Irving John ("I. J."; "Jack") Good (9 December 1916 – 5 April 2009) was a British mathematician who worked as a cryptologist at Bletchley Park with Alan Turing. After World War II, Good continued to work with Turing on the design of computers and Bayesian statistics at the University of Manchester. Good moved to the United States where he was professor at Virginia Tech.

He was born Isadore Jacob Gudak to a Polish Jewish family in London. He later anglicised his name to Irving John Good and signed his publications "I. J. Good."

An originator of the concept now known as "intelligence explosion," Good served as consultant on supercomputers to Stanley Kubrick, director of the 1968 film 2001: A Space Odyssey.
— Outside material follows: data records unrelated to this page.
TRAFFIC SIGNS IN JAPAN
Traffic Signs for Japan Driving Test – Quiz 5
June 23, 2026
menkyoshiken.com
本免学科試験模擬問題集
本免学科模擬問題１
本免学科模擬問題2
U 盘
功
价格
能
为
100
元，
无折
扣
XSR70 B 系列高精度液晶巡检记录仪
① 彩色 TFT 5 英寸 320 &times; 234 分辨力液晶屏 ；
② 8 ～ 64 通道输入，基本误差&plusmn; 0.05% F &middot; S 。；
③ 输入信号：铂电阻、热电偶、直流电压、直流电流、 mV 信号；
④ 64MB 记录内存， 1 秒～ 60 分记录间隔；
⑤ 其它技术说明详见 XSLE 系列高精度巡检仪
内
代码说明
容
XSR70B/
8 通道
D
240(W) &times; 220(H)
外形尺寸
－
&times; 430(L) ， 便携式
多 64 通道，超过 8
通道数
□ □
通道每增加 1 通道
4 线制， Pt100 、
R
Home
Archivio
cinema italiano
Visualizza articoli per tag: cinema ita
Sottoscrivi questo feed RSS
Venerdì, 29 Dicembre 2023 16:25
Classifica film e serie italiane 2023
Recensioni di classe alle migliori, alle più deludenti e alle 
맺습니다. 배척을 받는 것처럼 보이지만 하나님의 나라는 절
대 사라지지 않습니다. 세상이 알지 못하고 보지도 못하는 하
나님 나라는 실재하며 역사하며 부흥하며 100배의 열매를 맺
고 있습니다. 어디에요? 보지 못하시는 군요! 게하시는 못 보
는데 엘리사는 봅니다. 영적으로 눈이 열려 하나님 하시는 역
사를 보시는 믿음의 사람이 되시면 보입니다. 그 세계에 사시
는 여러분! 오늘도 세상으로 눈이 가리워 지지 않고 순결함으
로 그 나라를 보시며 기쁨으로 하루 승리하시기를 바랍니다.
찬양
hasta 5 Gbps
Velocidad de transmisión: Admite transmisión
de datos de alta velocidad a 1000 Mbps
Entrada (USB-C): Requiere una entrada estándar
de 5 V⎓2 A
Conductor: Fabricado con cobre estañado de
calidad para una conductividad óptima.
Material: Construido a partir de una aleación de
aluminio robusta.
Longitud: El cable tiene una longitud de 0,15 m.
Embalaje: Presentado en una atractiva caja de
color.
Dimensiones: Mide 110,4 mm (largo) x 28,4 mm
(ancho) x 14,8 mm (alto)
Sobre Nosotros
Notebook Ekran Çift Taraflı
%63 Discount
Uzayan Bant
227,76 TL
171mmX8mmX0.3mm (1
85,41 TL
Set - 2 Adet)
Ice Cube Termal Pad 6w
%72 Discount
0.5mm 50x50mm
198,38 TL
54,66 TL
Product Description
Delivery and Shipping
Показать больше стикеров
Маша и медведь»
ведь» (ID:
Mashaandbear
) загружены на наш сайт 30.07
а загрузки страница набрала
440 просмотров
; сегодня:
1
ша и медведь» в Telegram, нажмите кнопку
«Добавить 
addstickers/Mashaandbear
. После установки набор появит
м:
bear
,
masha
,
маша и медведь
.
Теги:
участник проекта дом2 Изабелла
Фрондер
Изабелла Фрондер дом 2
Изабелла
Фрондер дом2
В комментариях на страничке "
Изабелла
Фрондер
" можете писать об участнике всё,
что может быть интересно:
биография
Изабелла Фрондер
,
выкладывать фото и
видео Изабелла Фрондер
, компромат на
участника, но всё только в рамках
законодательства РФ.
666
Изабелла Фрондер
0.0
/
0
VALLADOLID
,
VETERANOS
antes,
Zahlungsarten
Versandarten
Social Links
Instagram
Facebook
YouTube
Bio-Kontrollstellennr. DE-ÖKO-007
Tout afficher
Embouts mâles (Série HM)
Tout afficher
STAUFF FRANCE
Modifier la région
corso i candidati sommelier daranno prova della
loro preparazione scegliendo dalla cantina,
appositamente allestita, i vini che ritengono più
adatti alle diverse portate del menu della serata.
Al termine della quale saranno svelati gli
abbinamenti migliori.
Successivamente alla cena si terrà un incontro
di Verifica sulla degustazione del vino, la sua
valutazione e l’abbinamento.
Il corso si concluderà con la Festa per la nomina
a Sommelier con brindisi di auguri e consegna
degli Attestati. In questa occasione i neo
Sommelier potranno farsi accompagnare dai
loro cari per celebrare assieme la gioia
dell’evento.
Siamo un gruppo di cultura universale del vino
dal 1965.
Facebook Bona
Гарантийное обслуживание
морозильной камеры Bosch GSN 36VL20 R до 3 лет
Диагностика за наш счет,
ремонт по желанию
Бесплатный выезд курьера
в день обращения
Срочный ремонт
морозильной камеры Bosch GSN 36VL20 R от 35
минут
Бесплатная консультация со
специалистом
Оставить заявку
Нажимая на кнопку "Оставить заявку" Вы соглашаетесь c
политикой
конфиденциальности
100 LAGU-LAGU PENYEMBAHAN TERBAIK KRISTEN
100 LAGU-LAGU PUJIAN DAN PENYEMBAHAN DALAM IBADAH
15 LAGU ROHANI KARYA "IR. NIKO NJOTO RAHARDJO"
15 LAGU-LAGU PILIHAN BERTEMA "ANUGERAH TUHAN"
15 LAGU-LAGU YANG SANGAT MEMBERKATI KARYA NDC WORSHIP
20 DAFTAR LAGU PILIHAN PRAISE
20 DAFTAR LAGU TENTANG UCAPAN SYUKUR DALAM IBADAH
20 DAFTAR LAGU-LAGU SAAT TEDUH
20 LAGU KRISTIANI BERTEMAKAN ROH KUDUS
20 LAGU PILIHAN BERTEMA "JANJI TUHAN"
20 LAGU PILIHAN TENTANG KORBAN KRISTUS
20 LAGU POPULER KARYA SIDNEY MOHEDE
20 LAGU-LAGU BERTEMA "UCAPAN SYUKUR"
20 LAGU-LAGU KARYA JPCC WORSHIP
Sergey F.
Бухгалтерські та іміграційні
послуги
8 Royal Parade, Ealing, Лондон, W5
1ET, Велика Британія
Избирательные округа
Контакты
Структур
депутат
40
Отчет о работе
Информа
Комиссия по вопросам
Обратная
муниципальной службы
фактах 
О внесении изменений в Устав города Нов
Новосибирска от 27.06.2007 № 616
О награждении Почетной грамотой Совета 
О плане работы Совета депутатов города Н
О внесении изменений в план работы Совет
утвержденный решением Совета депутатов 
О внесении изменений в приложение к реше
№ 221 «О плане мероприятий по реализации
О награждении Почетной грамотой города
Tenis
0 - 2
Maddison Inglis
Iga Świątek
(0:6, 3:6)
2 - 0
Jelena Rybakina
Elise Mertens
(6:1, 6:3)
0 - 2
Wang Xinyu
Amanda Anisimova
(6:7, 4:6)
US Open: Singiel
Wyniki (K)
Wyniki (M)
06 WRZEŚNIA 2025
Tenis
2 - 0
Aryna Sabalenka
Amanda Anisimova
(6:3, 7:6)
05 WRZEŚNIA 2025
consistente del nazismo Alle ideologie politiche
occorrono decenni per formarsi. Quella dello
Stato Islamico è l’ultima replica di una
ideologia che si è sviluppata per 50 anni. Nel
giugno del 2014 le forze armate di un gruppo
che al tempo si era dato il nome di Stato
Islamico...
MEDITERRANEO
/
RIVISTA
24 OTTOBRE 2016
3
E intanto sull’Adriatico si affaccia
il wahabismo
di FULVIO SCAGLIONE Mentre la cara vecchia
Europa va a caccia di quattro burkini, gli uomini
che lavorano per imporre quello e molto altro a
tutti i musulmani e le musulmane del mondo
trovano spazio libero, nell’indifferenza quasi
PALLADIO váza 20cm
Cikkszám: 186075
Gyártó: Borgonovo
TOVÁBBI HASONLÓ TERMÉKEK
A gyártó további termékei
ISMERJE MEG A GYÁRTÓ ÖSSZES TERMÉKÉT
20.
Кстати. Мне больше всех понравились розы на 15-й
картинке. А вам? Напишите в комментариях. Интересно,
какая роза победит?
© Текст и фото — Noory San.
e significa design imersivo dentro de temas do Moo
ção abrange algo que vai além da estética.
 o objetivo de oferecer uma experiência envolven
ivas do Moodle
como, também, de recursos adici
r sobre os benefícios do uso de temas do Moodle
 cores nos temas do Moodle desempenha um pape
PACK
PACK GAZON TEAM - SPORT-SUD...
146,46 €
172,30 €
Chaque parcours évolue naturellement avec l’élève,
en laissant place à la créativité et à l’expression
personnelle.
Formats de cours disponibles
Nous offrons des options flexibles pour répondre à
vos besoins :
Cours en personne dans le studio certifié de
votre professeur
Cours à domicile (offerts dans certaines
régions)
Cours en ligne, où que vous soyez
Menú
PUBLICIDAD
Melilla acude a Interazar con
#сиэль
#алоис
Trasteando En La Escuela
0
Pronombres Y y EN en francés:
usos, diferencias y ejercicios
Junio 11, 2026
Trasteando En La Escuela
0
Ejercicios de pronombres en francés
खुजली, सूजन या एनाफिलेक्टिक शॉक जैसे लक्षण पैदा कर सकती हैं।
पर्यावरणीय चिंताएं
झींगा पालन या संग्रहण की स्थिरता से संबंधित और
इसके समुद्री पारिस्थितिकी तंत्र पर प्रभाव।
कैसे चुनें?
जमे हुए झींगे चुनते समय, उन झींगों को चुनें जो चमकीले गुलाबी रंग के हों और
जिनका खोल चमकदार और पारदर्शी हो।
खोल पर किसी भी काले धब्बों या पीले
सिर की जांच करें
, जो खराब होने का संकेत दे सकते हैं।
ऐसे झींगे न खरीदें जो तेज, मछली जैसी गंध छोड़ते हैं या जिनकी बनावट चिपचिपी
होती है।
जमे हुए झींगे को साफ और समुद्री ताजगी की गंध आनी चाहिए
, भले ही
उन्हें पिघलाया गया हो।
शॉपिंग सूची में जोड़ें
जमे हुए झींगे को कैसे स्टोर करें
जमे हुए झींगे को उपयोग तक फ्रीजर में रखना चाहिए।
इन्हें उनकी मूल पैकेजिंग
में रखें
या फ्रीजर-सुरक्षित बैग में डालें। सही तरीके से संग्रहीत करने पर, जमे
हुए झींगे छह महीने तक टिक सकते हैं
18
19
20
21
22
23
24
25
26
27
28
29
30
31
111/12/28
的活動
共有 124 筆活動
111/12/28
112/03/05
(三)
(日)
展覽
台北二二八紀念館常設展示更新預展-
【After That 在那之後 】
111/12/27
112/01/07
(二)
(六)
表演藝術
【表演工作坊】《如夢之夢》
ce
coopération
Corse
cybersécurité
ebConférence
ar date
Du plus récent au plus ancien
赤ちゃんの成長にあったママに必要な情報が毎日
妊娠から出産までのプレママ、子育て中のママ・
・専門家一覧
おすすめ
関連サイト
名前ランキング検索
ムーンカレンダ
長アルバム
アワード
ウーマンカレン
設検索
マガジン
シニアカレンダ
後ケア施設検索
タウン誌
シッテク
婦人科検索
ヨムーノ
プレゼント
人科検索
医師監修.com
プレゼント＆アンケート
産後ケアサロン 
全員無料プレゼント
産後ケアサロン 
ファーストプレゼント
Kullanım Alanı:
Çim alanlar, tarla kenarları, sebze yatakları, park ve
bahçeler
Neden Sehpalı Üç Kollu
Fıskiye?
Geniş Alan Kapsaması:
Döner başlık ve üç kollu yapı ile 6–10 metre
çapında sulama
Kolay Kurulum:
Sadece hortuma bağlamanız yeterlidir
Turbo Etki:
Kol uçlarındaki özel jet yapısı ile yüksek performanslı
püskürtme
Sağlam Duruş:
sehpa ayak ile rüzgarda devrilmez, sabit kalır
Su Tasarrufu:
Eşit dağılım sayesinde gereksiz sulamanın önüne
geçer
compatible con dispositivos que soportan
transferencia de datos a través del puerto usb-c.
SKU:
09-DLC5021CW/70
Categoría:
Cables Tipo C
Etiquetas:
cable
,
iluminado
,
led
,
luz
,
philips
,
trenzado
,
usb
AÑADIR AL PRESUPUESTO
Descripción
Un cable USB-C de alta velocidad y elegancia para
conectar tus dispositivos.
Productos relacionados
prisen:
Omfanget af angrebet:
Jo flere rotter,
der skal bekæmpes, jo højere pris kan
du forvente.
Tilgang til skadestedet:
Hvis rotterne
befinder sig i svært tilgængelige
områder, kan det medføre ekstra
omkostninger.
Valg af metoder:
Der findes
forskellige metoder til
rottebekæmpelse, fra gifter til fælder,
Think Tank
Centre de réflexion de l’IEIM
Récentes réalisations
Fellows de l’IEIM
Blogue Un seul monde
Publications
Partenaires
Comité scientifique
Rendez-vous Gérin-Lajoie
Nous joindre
Good was born Isadore Jacob Gudak to Polish Jewish parents in London. His father was a watchmaker, who later managed and owned a successful fashionable jewellery shop, and was also a notable Yiddish writer writing under the pen-name of Moshe Oved. Good was educated at the Haberdashers' Aske's Boys' School, at the time in Hampstead in north west London, where, Dan van der Vat writes, Good effortlessly outpaced the mathematics curriculum.

Good studied mathematics at Jesus College, Cambridge, graduating in 1938 and winning the Smith's Prize in 1940. He did research under G.H. Hardy and Besicovitch before moving to Bletchley Park in 1941 on completing his doctorate.

On 27 May 1941, having just obtained his doctorate at Cambridge, Good walked into Hut 8, Bletchley's facility for breaking German naval ciphers, for his first shift. This was the day that Britain's Royal Navy destroyed the German battleship Bismarck after it had sunk the Royal Navy's HMS Hood. Bletchley had contributed to Bismarck's destruction by discovering, through wireless-traffic analysis, that the German flagship was sailing for Brest, France, rather than Wilhelmshaven, from which she had set out. Hut 8 had not, however, been able to decrypt on a current basis the 22 German Naval Enigma messages that had been sent to Bismarck. The German Navy's Enigma ciphers were considerably more secure than those of the German Army or Air Force, which had been well penetrated by 1940. Naval messages were taking three to seven days to decrypt, which usually made them operationally useless for the British. This was about to change, however, with Good's help.